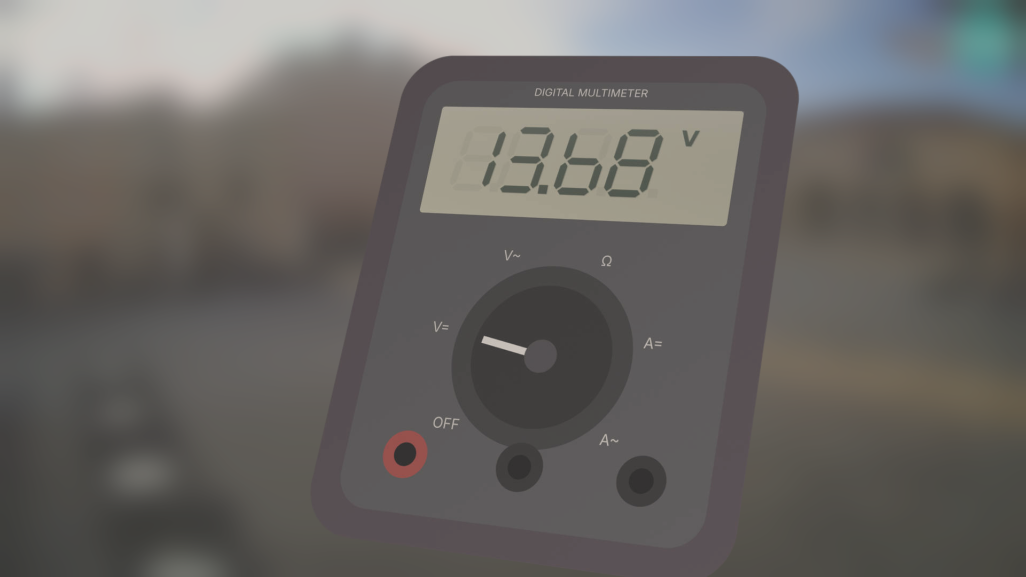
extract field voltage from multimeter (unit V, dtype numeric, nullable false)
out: 13.68 V
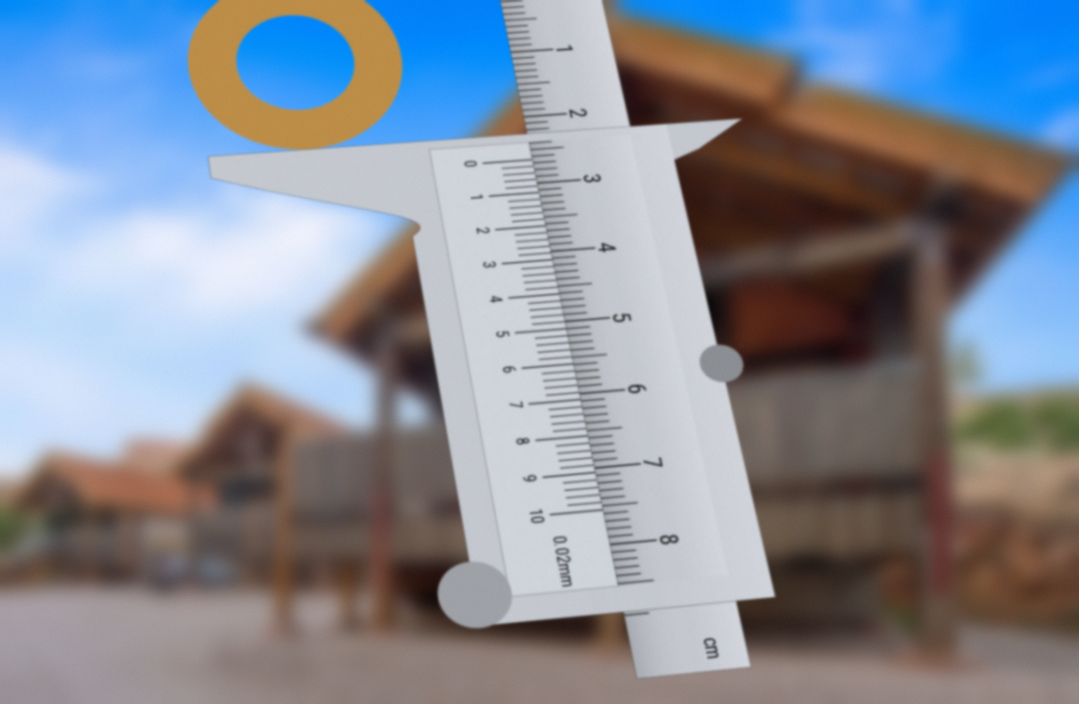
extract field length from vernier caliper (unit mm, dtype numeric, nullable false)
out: 26.5 mm
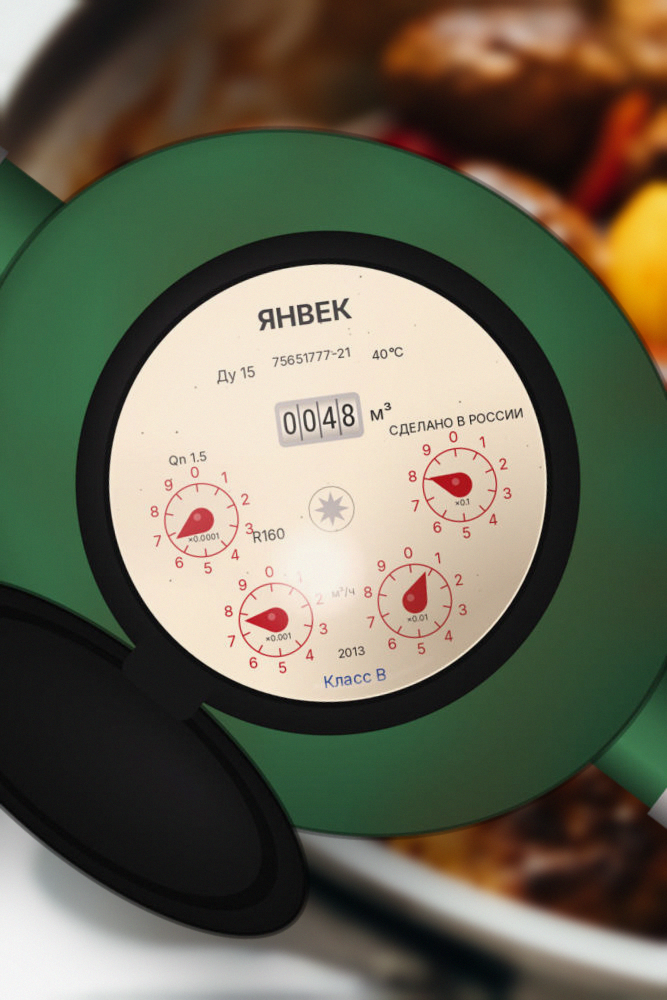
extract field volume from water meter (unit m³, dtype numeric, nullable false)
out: 48.8076 m³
· · · ·
Exercise
Reproduce the material from the line containing "extract field volume" through the end of the material, exchanging "water meter" for "gas meter" and leaving all else unchanged.

Task solution
extract field volume from gas meter (unit m³, dtype numeric, nullable false)
out: 48.8076 m³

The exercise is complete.